### Recorded data
········

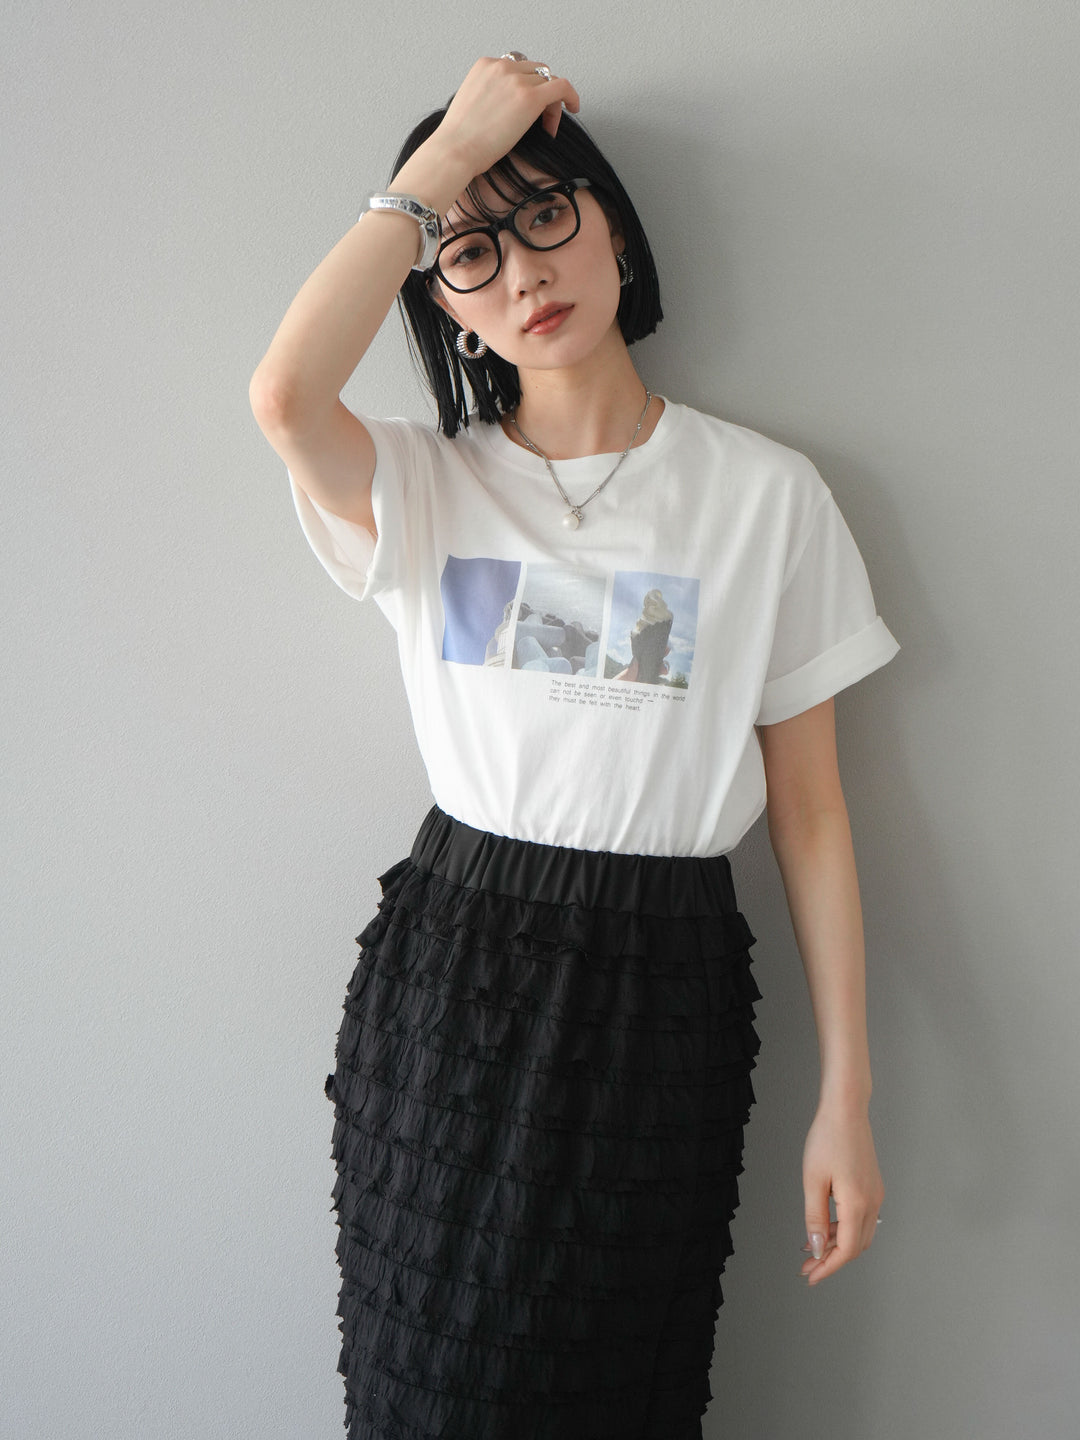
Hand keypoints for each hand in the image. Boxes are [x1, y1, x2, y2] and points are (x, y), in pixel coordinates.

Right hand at [434, 55, 581, 179]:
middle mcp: (501, 66)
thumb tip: (506, 109)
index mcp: (484, 65)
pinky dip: (571, 96)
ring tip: (547, 127)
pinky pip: (562, 88)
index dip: (527, 87)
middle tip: (541, 122)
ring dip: (551, 104)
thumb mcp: (471, 105)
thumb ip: (489, 96)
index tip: (528, 109)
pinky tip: (574, 108)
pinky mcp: (530, 97)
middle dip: (540, 94)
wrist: (454, 150)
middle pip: (535, 72)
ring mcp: (516, 79)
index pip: (517, 67)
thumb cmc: (458, 140)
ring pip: (548, 82)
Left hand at [799, 1100, 883, 1285]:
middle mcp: (872, 1202)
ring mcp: (875, 1194)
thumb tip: (817, 1248)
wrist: (846, 1110)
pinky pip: (861, 1218)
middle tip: (807, 1265)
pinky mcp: (872, 1185)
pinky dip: (844, 1228)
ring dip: (837, 1244)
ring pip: (859, 1233)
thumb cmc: (827, 1139)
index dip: (828, 1267)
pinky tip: (825, 1224)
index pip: (846, 1250)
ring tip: (811, 1245)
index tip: (810, 1276)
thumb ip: (815, 1217)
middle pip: (855, 1246)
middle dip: (831, 1259)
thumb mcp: (813, 1181)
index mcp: (858, 1204)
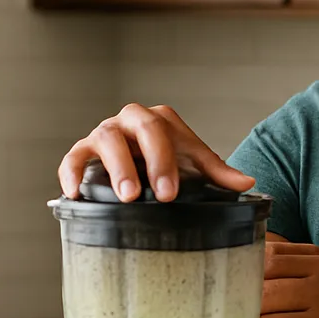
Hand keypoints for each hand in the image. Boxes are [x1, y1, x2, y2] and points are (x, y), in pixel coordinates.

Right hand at [57, 103, 253, 201]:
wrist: (147, 165)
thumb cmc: (173, 163)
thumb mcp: (195, 166)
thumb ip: (219, 173)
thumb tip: (248, 184)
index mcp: (160, 120)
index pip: (164, 131)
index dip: (165, 161)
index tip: (170, 194)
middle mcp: (131, 120)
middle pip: (136, 128)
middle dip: (142, 162)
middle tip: (145, 195)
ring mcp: (106, 134)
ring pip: (104, 138)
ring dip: (113, 167)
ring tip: (125, 197)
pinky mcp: (84, 151)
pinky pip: (72, 158)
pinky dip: (70, 173)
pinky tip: (74, 195)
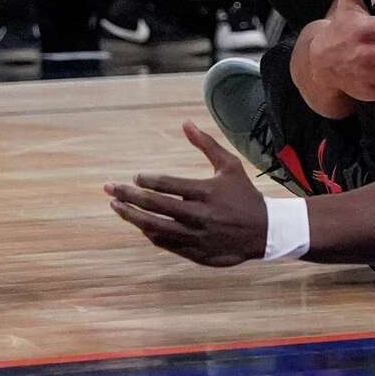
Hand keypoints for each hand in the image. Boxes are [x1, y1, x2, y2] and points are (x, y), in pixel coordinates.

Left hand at [106, 123, 269, 266]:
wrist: (263, 232)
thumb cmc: (244, 195)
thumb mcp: (229, 166)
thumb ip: (206, 145)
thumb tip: (185, 123)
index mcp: (207, 192)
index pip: (168, 185)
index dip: (147, 180)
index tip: (136, 177)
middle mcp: (200, 215)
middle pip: (156, 206)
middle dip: (128, 197)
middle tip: (111, 189)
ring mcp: (196, 236)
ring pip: (155, 227)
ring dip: (132, 217)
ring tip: (116, 208)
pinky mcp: (195, 252)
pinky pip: (165, 243)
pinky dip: (150, 233)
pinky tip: (140, 224)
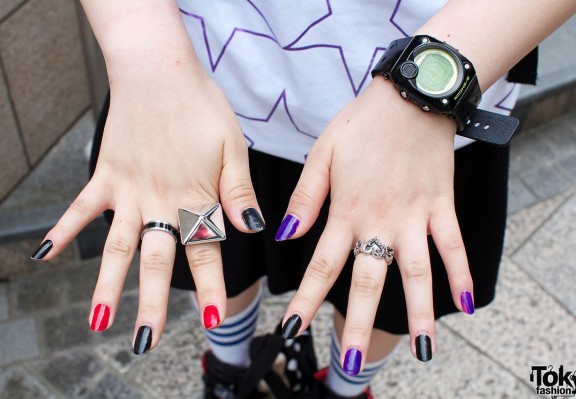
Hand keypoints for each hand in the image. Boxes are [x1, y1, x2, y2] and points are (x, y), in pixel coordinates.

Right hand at [32, 61, 262, 351]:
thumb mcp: (234, 148)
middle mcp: (161, 202)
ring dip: (107, 284)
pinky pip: (81, 207)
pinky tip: (45, 257)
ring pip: (117, 246)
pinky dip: (63, 230)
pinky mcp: (106, 175)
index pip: (206, 253)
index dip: (214, 288)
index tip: (217, 320)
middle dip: (153, 304)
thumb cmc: (202, 106)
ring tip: (98, 322)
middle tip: (145, 342)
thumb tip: (252, 229)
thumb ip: (238, 193)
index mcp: (195, 198)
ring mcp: (129, 191)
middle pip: (156, 261)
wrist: (160, 70)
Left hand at [280, 77, 472, 368]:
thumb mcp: (321, 154)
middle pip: (368, 280)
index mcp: (346, 210)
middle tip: (351, 360)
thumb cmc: (361, 124)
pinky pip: (453, 245)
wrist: (410, 96)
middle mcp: (380, 220)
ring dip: (418, 312)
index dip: (305, 299)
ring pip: (416, 272)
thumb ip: (305, 198)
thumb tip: (284, 234)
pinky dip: (460, 274)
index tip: (292, 330)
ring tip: (422, 351)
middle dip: (357, 322)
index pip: (321, 265)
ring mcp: (415, 216)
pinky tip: (464, 305)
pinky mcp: (442, 205)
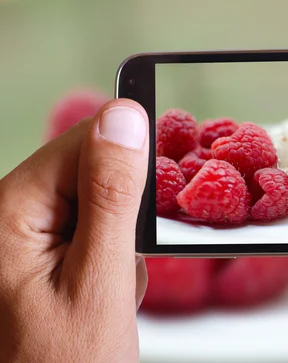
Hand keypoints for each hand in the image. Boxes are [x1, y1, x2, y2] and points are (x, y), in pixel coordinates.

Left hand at [0, 99, 148, 361]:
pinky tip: (102, 291)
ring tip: (109, 287)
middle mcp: (9, 214)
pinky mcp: (39, 252)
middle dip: (123, 214)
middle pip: (91, 170)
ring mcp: (22, 235)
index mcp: (10, 210)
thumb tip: (125, 117)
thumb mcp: (100, 281)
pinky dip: (109, 257)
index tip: (151, 204)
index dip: (130, 163)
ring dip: (119, 242)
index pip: (84, 140)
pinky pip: (90, 230)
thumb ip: (113, 195)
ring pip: (98, 203)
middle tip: (120, 266)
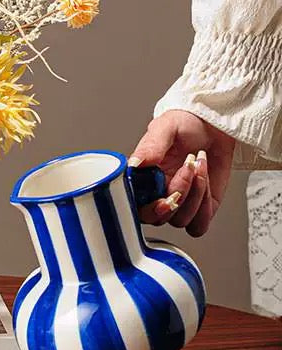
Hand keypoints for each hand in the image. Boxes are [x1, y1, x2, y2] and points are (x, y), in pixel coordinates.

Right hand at [130, 110, 234, 236]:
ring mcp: (178, 203)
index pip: (135, 206)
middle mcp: (157, 194)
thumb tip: (135, 164)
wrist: (216, 124)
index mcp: (142, 179)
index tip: (161, 197)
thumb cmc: (187, 123)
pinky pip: (199, 226)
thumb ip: (150, 146)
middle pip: (157, 218)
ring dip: (194, 195)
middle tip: (186, 172)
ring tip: (198, 166)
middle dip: (175, 197)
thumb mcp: (166, 127)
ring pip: (180, 221)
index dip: (147, 208)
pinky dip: (205, 209)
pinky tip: (207, 183)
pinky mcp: (200, 208)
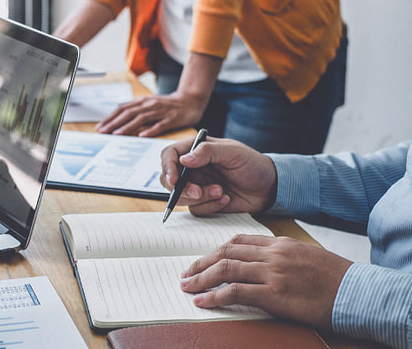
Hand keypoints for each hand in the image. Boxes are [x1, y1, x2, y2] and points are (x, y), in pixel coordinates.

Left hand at [95, 52, 221, 136]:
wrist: (191, 100)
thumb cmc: (168, 105)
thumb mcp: (150, 104)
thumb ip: (136, 110)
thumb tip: (118, 119)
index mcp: (143, 101)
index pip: (123, 109)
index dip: (110, 117)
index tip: (100, 126)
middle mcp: (150, 105)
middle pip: (129, 113)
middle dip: (114, 123)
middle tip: (103, 132)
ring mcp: (161, 111)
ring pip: (141, 118)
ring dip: (128, 126)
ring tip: (117, 134)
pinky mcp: (172, 119)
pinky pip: (160, 125)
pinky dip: (151, 130)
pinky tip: (143, 136)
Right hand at [160, 137, 276, 215]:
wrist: (269, 188)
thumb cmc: (253, 164)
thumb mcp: (233, 152)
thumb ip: (207, 151)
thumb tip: (183, 160)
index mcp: (196, 150)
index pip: (170, 155)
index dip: (167, 167)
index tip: (175, 180)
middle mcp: (193, 168)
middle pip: (169, 179)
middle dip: (181, 189)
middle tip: (197, 192)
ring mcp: (197, 185)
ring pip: (181, 197)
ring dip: (200, 198)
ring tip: (221, 192)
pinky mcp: (204, 202)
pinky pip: (196, 209)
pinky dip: (210, 206)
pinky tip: (226, 199)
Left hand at [180, 235, 352, 330]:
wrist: (357, 292)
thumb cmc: (334, 278)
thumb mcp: (306, 256)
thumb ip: (280, 256)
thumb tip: (258, 264)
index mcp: (279, 242)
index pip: (238, 240)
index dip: (215, 250)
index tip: (202, 259)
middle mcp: (272, 254)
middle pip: (226, 252)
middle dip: (201, 262)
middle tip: (185, 273)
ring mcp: (272, 272)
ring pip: (225, 269)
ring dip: (200, 278)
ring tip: (187, 286)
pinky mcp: (273, 294)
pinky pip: (234, 292)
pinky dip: (214, 296)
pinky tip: (202, 301)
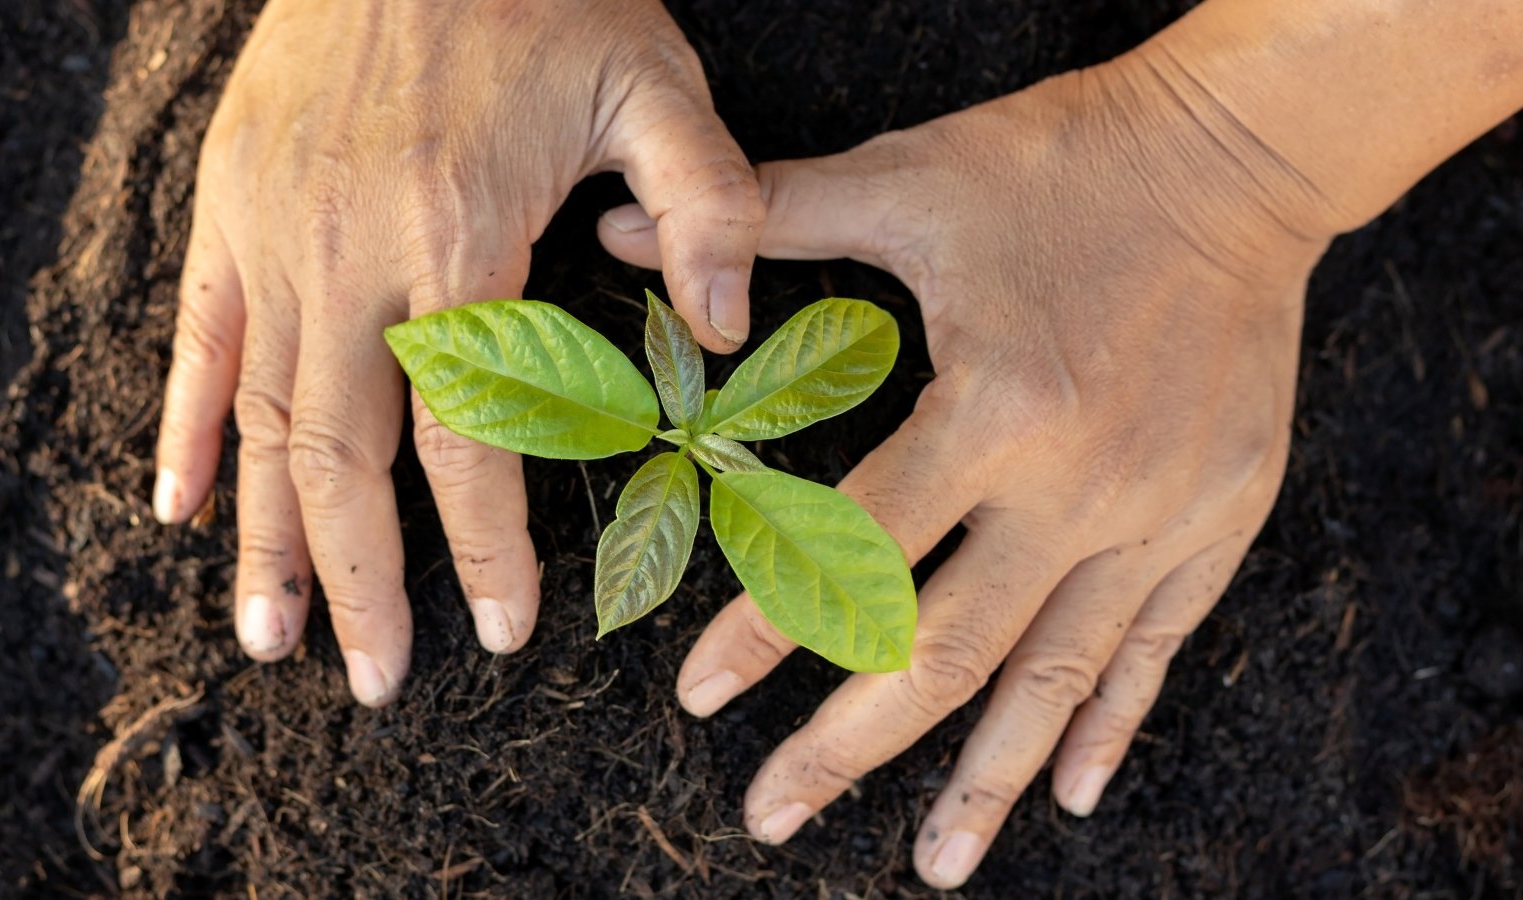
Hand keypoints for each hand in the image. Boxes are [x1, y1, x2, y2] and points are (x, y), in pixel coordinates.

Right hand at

········

### Your assignment
Only the lines from the one containing "ring tip: (117, 134)" through the last line of the entries, both included, should be repeated exactly, and the pictures should be left out.

### Solution for this task
ring tip: (117, 134)
pinky mcp: (172, 119)
pinky pip: (160, 125)
pinky dip: (151, 130)
pinky tip: (143, 136)
Right hand at [160, 137, 276, 215]:
wrist: (269, 188)
thumb cmc: (253, 164)
thumb mcp: (233, 152)
thumb ip: (207, 151)
thumb tip: (183, 160)
index mcp: (196, 150)
index pip: (170, 155)
index dip: (167, 167)
index tip: (175, 180)
middle mcp: (193, 168)
middle pip: (169, 179)
middle dip: (181, 189)
middle tip: (197, 192)
ring mcp: (197, 185)
ring pip: (181, 197)
ring dip: (200, 198)
ring tip: (221, 192)
pinky mcp: (204, 202)
pinky pip: (196, 209)
pinky dip: (210, 206)
pinky tip: (226, 199)
Left hand at [180, 235, 352, 330]:
wrist: (357, 292)
thumb cmc: (334, 278)
thumb mcp: (306, 256)
thumb ip: (280, 256)
thumb tip: (258, 264)
index mcp: (279, 242)
index pip: (238, 240)
index dip: (215, 250)
index tip: (202, 259)
middle mcp: (272, 254)
middle pip: (226, 252)
middle dip: (201, 262)
middle tip: (185, 273)
ring mcp: (272, 272)
ring pip: (225, 269)
ring dip: (200, 278)
ring tip: (187, 286)
pinky mcp: (273, 294)
pinky pip: (234, 292)
pinky dip: (214, 296)
pinky tip: (202, 301)
Hand keypoints for each hand in the image. Boxes are [x1, y1, x2, y2] and points are (x, y), in pixel coordinates.

Right hand at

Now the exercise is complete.